Ada kisah awal mula adanya island of the dolls ini, dimulai pada tahun 1950-an. Seorang pria benama Juliana Santana Barerra memutuskan untuk menkadi seorang pertapa. Ia rela meninggalkan keluarga dan istrinya untuk hidup senidirian kepulau itu. Saat sampai kepulau itu ia mengatakan kalau ia selalu dihantui oleh hantu seorang gadis yang tenggelam di kanal terdekat. Setiap malam, selalu ada tangisan seorang gadis kecil dengan langkah kakinya. Hal itu membuatnya terganggu dan sangat tersiksa. Menurut kisah orang-orang, mereka mempercayai kalau sebelum menghantuinya sempat berusaha menolong gadis itu namun terlambat. Dan akhirnya ia tenggelam dan santana harus hidup dalam rasa bersalah karena tak mampu menyelamatkannya. Tak sedikit juga orang-orang menyatakan bahwa kejadian itu hanyalah isapan jempol belaka.

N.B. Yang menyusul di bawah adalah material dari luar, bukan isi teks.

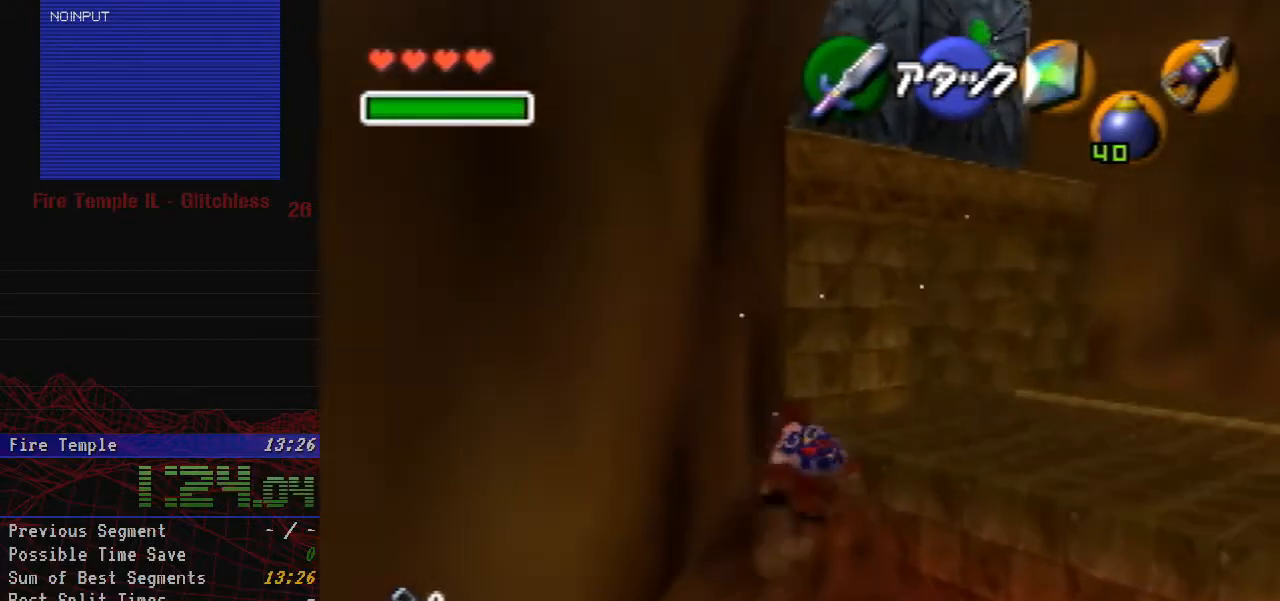
{"buttons": ["Z"], "left_stick": "up-right", "button_events": [[350, "Z", "down"]]}
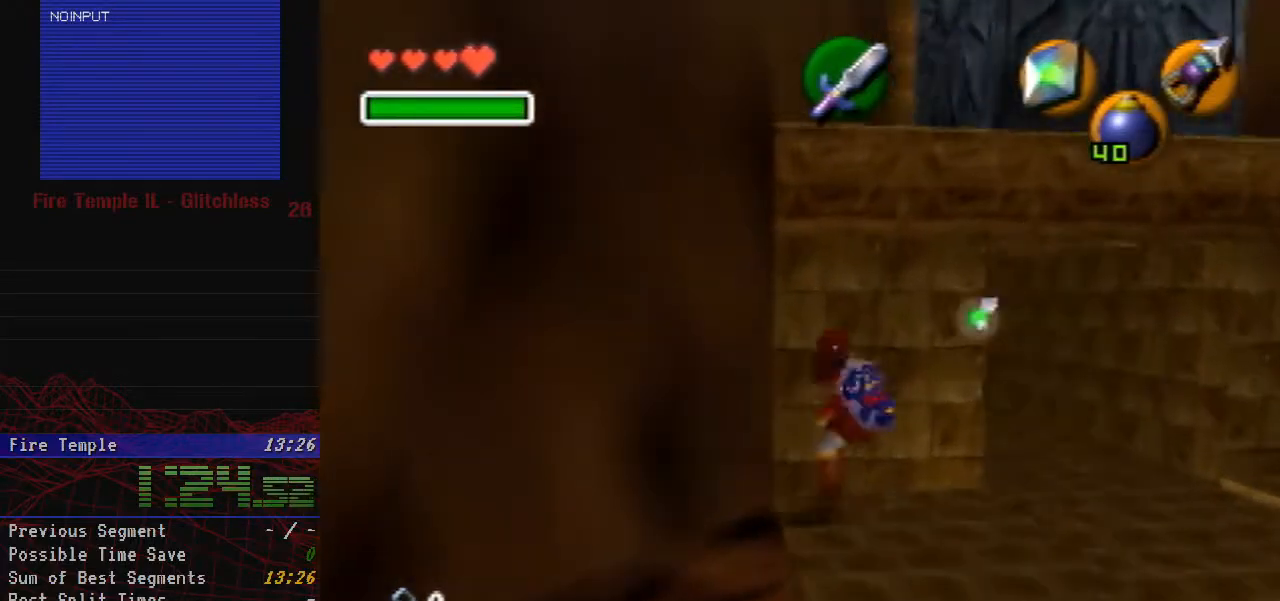
{"buttons": [], "left_stick": "up", "button_events": [[200, "Z", "up"]]}
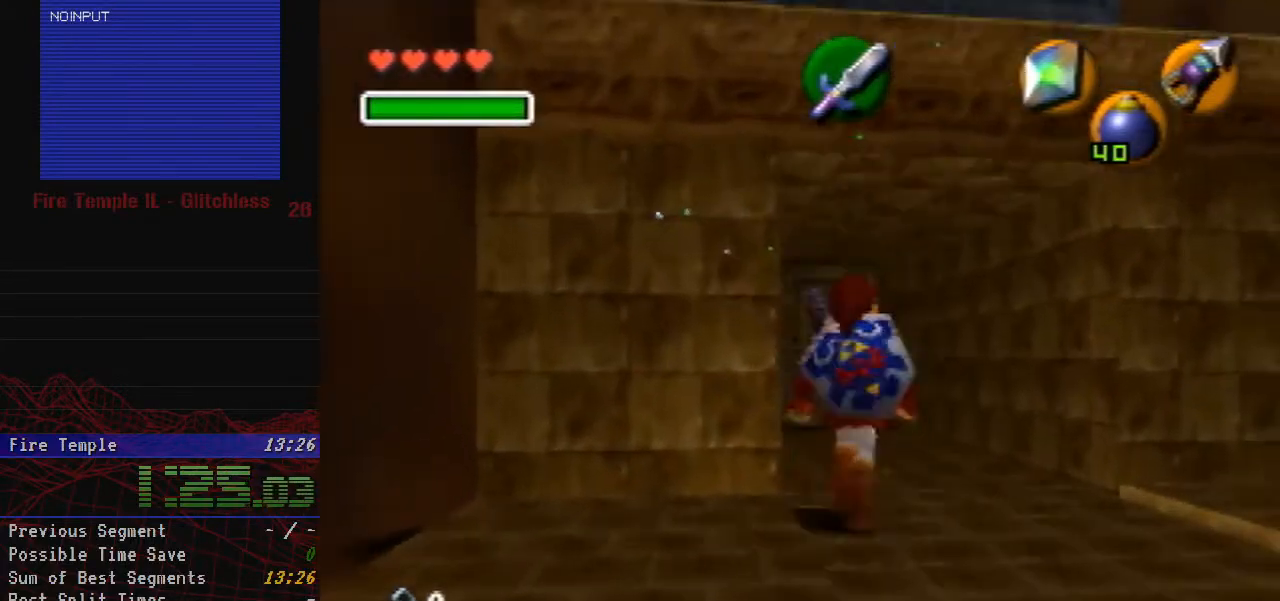
{"buttons": [], "left_stick": "up", "button_events": []}
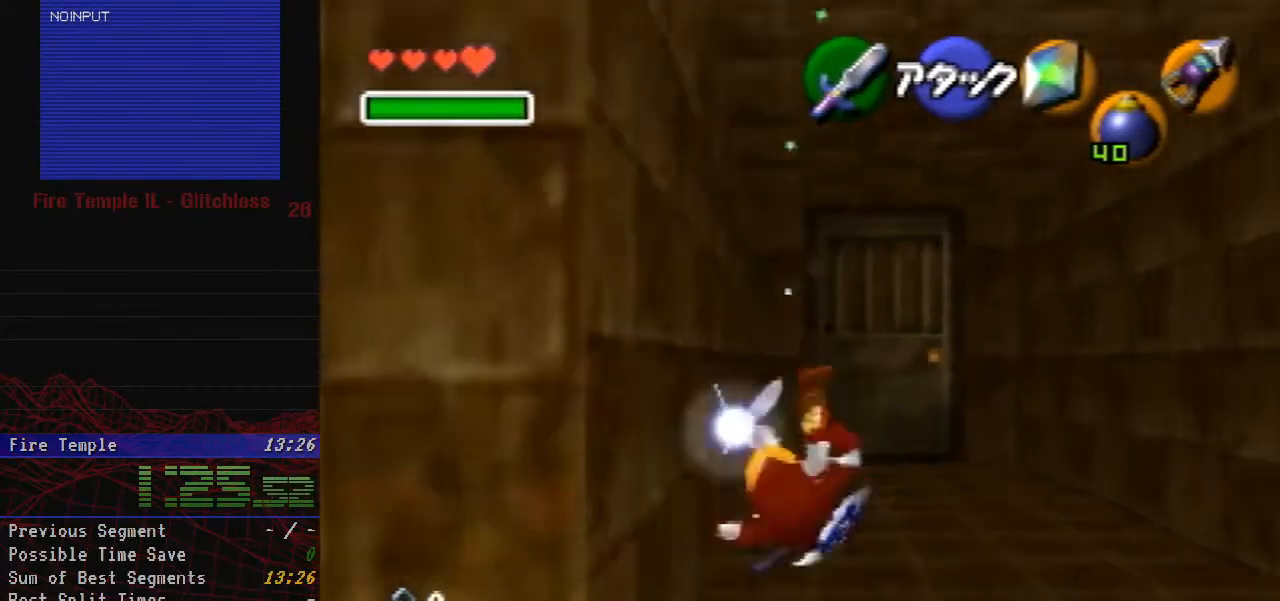
{"buttons": [], "left_stick": "up-right", "button_events": []}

Terlepas itu semua, santana memutuskan untuk melakukan sesuatu agar arwah gadis itu tenang. Konon, tak lama setelah mayat gadis itu berhasil ditemukan, santana melihat sebuah boneka terapung dan menduga itu adalah boneka milik si gadis kecil yang tewas tenggelam. Lalu ia mengambil boneka itu dan memutuskannya untuk menggantungnya ke pohon sebagai tanda penghormatan kepada gadis kecil itu. Awalnya ia hanya menemukan boneka yang terapung, namun jumlah boneka pada pulau itu menjadi semakin bertambah. Ia mengumpulkan senua boneka-boneka yang mengambang pada kanal dan terus memungutnya sampai membuat sebuah tumpukan sampah dekat rumahnya.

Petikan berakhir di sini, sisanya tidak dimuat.